## WORK INSTRUCTION
Find and copy every line in the records that includes the string "ScreenShot".

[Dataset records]
______
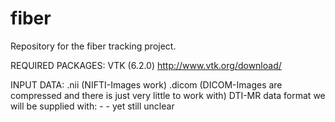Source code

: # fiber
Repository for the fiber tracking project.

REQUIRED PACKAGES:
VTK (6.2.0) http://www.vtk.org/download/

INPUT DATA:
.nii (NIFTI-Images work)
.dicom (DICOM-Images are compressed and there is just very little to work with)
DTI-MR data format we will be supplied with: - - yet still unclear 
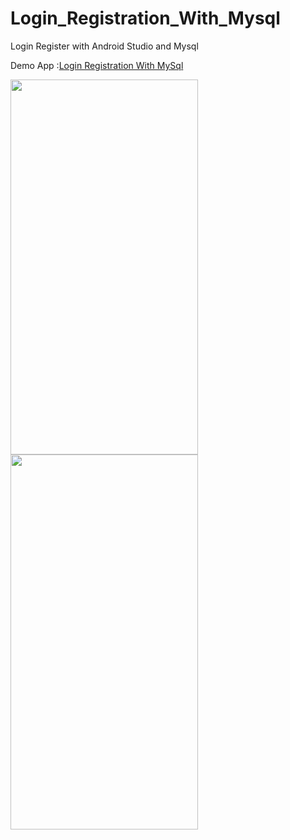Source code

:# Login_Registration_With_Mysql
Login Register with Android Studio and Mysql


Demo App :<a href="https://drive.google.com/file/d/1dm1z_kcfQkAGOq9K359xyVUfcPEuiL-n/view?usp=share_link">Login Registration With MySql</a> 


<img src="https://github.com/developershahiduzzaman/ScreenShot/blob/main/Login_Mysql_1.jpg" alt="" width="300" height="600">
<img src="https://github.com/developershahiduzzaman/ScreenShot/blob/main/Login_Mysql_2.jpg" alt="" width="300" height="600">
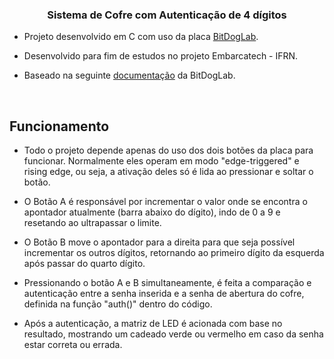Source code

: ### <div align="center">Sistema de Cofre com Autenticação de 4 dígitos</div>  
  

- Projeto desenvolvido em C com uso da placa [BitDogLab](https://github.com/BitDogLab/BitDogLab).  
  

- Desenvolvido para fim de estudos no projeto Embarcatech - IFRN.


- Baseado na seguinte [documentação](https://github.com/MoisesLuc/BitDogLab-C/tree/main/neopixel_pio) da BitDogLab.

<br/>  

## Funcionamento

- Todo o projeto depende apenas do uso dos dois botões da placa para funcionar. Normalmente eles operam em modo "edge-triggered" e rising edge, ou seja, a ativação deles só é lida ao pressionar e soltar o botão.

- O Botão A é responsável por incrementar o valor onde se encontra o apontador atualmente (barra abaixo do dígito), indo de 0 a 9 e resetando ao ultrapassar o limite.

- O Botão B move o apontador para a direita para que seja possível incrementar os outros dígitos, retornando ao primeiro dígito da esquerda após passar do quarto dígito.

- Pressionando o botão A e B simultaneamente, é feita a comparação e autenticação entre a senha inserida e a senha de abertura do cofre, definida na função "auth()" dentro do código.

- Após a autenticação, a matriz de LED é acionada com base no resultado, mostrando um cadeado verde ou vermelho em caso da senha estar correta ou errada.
______
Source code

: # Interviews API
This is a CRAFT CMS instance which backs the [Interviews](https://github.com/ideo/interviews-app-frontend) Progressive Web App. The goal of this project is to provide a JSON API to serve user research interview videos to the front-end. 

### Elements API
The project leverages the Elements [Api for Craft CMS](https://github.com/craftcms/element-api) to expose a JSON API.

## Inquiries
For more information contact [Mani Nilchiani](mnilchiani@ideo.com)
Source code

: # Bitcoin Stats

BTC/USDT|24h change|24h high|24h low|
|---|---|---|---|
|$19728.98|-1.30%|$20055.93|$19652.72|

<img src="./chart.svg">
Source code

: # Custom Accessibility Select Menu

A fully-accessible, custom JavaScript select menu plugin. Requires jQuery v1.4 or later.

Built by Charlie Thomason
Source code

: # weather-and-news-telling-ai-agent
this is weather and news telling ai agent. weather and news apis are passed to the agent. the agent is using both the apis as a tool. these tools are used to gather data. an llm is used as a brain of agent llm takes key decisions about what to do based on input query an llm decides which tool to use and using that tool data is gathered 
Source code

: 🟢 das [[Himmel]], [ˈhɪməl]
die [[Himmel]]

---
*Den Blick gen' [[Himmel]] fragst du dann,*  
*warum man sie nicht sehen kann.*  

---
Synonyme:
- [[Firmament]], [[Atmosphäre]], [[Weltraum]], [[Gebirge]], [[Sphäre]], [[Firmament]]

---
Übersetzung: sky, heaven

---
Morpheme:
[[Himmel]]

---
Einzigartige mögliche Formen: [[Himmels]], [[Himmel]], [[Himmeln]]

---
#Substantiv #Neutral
______
## RESPONSE AREA
<img src="https://github.com/developershahiduzzaman/ScreenShot/blob/main/Login_Mysql_1.jpg" alt="" width="300" height="600">
<img src="https://github.com/developershahiduzzaman/ScreenShot/blob/main/Login_Mysql_2.jpg" alt="" width="300" height="600">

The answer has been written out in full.